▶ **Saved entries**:
........
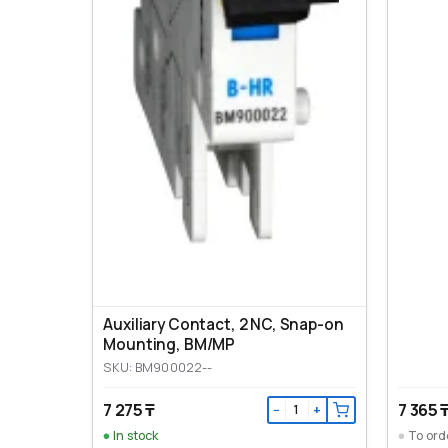
Auxiliary Contact, 2 NC, Snap-on
Mounting, ВМ/МР
SKU: BM900022--
7 275 ₸
7 365 
−
+
In stock
To ord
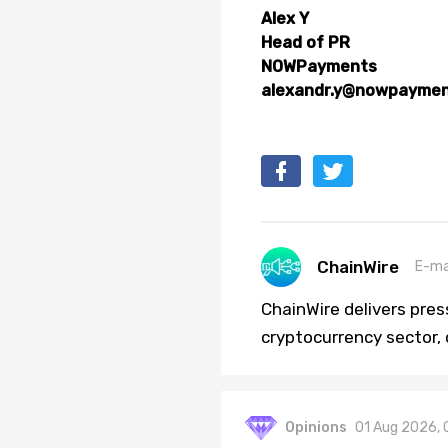
Alex Y
Head of PR
NOWPayments
alexandr.y@nowpaymen
ChainWire
E-ma
ChainWire delivers pre
cryptocurrency sector,
Opinions
01 Aug 2026, 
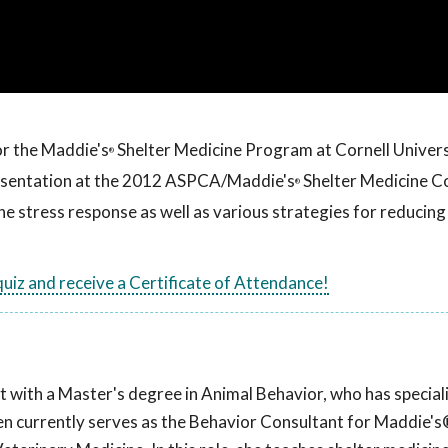
or the Maddie's
Shelter Medicine Program at Cornell Univers
®
resentation at the 2012 ASPCA/Maddie's
Shelter Medicine C
®
 the stress response as well as various strategies for reducing
 quiz and receive a Certificate of Attendance!
t with a Master's degree in Animal Behavior, who has speciali
llen currently serves as the Behavior Consultant for Maddie's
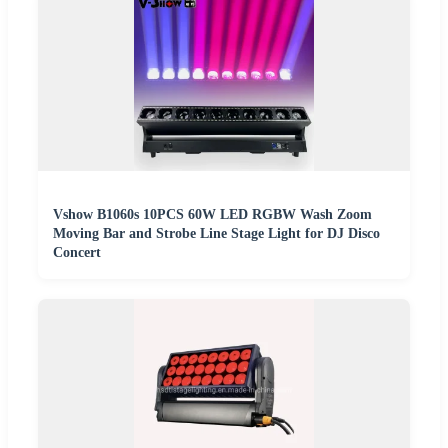
Vshow B1060s 10PCS 60W LED RGBW Wash Zoom
Moving Bar and Strobe Line Stage Light for DJ Disco
Concert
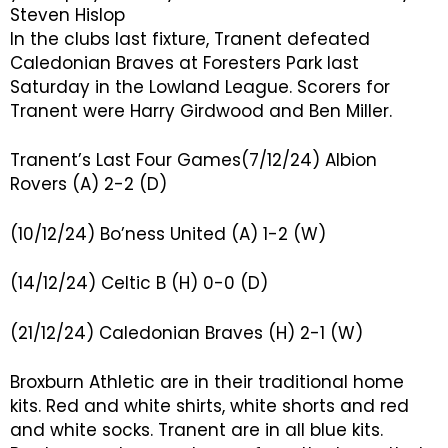
Steven Hislop
In the clubs last fixture, Tranent defeated
Caledonian Braves at Foresters Park last
Saturday in the Lowland League. Scorers for
Tranent were Harry Girdwood and Ben Miller.
Tranent’s Last Four Games(7/12/24) Albion
Rovers (A) 2-2 (D)
(10/12/24) Bo’ness United (A) 1-2 (W)
(14/12/24) Celtic B (H) 0-0 (D)
(21/12/24) Caledonian Braves (H) 2-1 (W)
Broxburn Athletic are in their traditional home
kits. Red and white shirts, white shorts and red
and white socks. Tranent are in all blue kits.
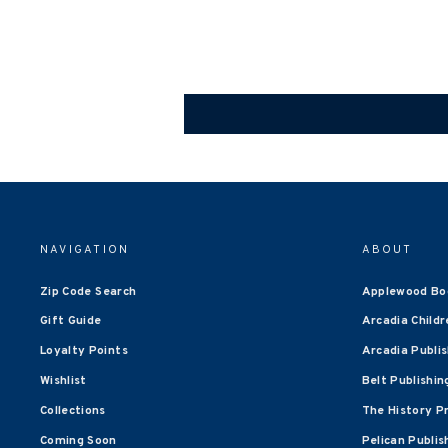
NAVIGATION
ABOUT
Zip Code Search
Applewood Bo
Gift Guide
Arcadia Childr
Loyalty Points
Arcadia Publi
Wishlist
Belt Publishin
Collections
The History P
Coming Soon
Pelican Publis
........
▶ **Task instructions**: Copy every line of the data where "Caledonian" is found.

▶ **Answer section**:
Caledonian Braves at Foresters Park last
(21/12/24) Caledonian Braves (H) 2-1 (W)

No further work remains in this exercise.